__A block of data__

## start

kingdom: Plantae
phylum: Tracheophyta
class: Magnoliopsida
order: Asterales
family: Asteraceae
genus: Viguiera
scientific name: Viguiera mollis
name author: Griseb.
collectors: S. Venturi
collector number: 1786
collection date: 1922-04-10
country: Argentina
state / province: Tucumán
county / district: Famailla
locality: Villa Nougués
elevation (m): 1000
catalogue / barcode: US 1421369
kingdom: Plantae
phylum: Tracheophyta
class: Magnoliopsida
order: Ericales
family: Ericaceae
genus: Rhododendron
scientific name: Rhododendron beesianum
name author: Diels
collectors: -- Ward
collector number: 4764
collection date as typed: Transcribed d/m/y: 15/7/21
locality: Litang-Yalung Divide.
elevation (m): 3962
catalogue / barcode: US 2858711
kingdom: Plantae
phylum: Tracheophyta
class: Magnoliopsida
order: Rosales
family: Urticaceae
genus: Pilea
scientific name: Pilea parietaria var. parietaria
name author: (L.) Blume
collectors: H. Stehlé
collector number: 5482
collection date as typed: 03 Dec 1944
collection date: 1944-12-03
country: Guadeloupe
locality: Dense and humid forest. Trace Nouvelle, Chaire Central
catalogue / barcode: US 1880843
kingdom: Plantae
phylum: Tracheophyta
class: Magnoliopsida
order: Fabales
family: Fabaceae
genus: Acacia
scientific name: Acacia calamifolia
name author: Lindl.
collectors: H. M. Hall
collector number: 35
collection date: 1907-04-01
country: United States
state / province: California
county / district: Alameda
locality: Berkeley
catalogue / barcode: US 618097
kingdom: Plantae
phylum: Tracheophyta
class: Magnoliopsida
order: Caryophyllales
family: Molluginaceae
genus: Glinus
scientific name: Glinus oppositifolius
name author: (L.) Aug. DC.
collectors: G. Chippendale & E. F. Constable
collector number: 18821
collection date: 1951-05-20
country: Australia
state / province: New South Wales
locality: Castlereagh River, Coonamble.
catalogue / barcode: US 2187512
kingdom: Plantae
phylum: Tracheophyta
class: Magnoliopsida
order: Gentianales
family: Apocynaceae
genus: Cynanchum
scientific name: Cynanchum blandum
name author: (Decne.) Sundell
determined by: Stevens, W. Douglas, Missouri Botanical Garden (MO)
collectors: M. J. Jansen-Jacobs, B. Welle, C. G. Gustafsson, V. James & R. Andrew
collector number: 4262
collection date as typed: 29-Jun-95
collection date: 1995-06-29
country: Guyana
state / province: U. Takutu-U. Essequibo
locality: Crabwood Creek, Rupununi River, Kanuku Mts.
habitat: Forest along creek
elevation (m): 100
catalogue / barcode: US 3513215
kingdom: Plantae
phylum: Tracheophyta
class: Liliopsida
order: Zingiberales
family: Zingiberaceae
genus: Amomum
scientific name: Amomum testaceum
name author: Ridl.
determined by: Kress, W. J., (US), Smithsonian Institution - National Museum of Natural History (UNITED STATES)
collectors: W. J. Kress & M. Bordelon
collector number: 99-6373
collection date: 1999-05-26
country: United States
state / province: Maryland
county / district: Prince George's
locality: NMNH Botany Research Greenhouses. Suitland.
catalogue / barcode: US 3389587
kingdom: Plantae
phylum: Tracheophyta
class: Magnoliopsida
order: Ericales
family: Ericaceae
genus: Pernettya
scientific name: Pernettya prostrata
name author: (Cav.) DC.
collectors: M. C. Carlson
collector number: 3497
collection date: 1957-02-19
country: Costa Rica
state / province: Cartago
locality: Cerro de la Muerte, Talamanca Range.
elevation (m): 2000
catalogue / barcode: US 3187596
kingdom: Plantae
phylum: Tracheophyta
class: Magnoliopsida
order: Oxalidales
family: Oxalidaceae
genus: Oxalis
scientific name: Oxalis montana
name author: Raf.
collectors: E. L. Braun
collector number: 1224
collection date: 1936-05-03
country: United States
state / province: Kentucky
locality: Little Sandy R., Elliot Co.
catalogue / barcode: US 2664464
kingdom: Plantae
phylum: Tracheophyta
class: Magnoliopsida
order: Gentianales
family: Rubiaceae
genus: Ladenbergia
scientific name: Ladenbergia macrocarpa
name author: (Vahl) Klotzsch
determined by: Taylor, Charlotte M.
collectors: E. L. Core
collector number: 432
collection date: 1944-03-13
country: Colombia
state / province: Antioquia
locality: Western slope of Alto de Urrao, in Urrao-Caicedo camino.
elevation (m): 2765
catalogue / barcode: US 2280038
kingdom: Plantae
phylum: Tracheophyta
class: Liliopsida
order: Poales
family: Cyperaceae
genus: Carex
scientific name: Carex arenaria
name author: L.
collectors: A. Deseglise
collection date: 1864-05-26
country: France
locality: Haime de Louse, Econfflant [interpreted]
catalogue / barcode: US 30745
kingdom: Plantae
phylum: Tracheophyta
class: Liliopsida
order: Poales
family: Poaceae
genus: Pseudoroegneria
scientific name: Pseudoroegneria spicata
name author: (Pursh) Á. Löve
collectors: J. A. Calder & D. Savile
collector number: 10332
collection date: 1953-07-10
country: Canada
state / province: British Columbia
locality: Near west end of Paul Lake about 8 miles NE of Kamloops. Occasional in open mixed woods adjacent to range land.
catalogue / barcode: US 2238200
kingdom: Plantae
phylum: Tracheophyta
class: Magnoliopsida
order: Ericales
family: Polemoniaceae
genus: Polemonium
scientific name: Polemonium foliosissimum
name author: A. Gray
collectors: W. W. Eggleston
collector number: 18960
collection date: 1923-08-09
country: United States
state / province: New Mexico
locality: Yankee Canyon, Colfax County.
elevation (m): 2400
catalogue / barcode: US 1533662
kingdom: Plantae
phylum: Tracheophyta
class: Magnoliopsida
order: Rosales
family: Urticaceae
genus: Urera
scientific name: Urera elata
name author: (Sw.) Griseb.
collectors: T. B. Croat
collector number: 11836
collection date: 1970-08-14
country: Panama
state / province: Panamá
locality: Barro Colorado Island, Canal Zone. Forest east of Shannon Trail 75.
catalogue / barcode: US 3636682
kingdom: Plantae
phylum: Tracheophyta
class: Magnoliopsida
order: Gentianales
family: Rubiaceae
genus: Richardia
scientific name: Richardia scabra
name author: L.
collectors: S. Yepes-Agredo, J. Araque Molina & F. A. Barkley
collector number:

## end

__TASK TO CARRY OUT__
Print the lines of the entries exactly as they stand, beginning with the line containing "state / province: California" and continuing through the line containing "name author: Ridl.".

__EXERCISE RESULT__
state / province: California
county / district: Alameda
locality: Berkeley
catalogue / barcode: US 618097
kingdom: Plantae
phylum: Tracheophyta
class: Magnoliopsida
order: Caryophyllales
family: Molluginaceae
genus: Glinus
scientific name: Glinus oppositifolius
name author: (L.) Aug. DC.
collectors: G. Chippendale & E. F. Constable
collector number: 18821
collection date: 1951-05-20
country: Australia
state / province: New South Wales
locality: Castlereagh River, Coonamble.
catalogue / barcode: US 2187512
kingdom: Plantae
phylum: Tracheophyta
class: Magnoliopsida
order: Gentianales
family: Apocynaceae
genus: Cynanchum
scientific name: Cynanchum blandum
name author: (Decne.) Sundell
determined by: Stevens, W. Douglas, Missouri Botanical Garden (MO)
collectors: M. J. Jansen-Jacobs, B. Welle, C. G. Gustafsson, V. James & R. Andrew
collector number: 4262
collection date as typed: 29-Jun-95
collection date: 1995-06-29
country: Guyana
state / province: U. Takutu-U. Essequibo
locality: Crabwood Creek, Rupununi River, Kanuku Mts.
habitat: Forest along creek
elevation (m): 100
catalogue / barcode: US 3513215
kingdom: Plantae
phylum: Tracheophyta
class: Liliopsida
order: Zingiberales
family: Zingiberaceae
genus: Amomum
scientific name: Amomum testaceum
name author: Ridl.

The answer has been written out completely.